Ketoconazole (KZ) is broad spectrum antifungal drug, used for the treatment of fungal infections. KZ's clinical topical use has been associated with some adverse effects in healthy adults particularly local reactions, such as stinging, severe irritation, and pruritus. However, bioavailability of KZ after oral administration is low from tablets due to its low aqueous solubility. The objective of this investigation was development and characterization of KZ-containing solid lipid nanoparticles (KZ-SLNs) and SLN-containing hydrogel (KZ-SLN-H) for oral and topical delivery of KZ. KZ-SLNs were prepared using homogenization-sonication method. Optimal KZ-SLN formulation was selected based on physicochemical and in-vitro release studies. Optimized KZ-SLN converted to KZ-SLN hydrogel (KZ-SLN-H) using gelling polymers and optimized with rheological and in-vitro studies. Further, optimized KZ-SLN and KZ-SLN-H formulations evaluated for crystallinity, morphology, stability, ex-vivo and in-vivo pharmacokinetic (PK) studies in rats, comparison with KZ suspension (KZ-S) and KZ-S hydrogel (KZ-SH). Optimized KZ-SLN formulation showed desirable characters. KZ-SLN and KZ-SLN-H formulations exhibited spherical shape, converted to amorphous, sustained release behaviour and enhanced permeability (p < 0.05). Moreover, both formulations were stable for three months at 4 °C and 25 °C. PK studies revealed 1.9 and 1.5-folds, 3.5 and 2.8-folds enhancement of bioavailability of optimized KZ-SLN and KZ-SLN-H formulations (p < 0.05) compared with KZ-S and KZ-SH formulations, respectively. Overall, SLN and SLN-H formulations could be considered as an efficient delivery vehicles for KZ through oral and topical administration for better control over topical and systemic fungal infections.

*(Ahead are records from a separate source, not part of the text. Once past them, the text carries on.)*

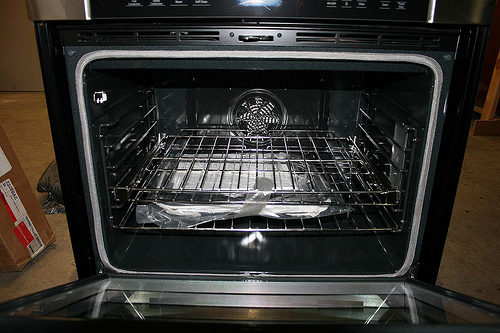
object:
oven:
[0, 1, 498, 332]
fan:
[224, 94, 289, 148]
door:
[0, 268, 499, 332]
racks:
[110, 128, 399, 196]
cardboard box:
[0, 123, 63, 278]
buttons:
[124, 0, 146, 11]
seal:
[70, 50, 443, 282]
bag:
[31, 159, 69, 216]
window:
[16, 288, 480, 331]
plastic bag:
[126, 146, 354, 230]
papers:
[170, 153, 298, 193]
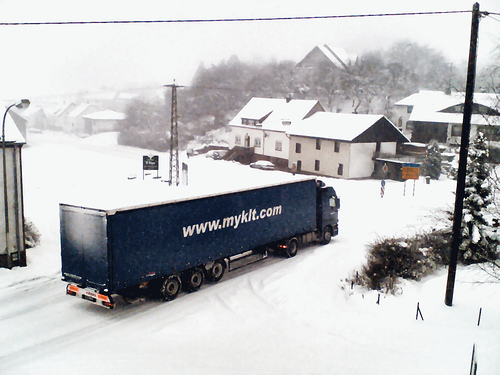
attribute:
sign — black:
[137, 150, 162, 181]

酮康唑（KZ）是一种广谱抗真菌药，用于治疗真菌感染。KZ 的临床局部使用与健康成人的一些不良反应有关，特别是局部反应，如刺痛、严重刺激和瘙痒。然而，由于其水溶性低，口服给药后 KZ 的生物利用度从片剂中降低。本研究的目的是开发和表征含 KZ 的固体脂质纳米粒子 (KZ-SLN) 和含 SLN 的水凝胶 (KZ-SLN-H)，用于 KZ 的口服和局部递送。KZ-SLNs 是使用均质化-超声处理方法制备的。根据物理化学和体外释放研究选择最佳 KZ-SLN 配方。使用胶凝聚合物将优化的 KZ-SLN 转化为 KZ-SLN 水凝胶 (KZ-SLN-H)，并通过流变学和体外研究进行优化。此外，优化的 KZ-SLN 和 KZ-SLN-H 配方评估了结晶度、形态、稳定性、大鼠离体和体内药代动力学 (PK) 研究，与 KZ 悬浮液 (KZ-S) 和 KZ-S 水凝胶 (KZ-SH) 进行比较。优化的 KZ-SLN 配方显示出理想的特性。KZ-SLN 和 KZ-SLN-H 制剂表现出球形、转化为无定形、持续释放行为和增强的渗透性 (p < 0.05)。此外，这两种制剂在 4°C 和 25°C 下可稳定保存三个月。PK 研究显示，与 KZ-S 和 KZ-SH 制剂相比，优化的 KZ-SLN 和 KZ-SLN-H 制剂的生物利用度分别提高了 1.9 和 1.5 倍、3.5 和 2.8 倍（p < 0.05）。总体而言，SLN 和 SLN-H 制剂可被视为通过口服和局部给药的 KZ 有效递送载体，以更好地控制局部和全身真菌感染。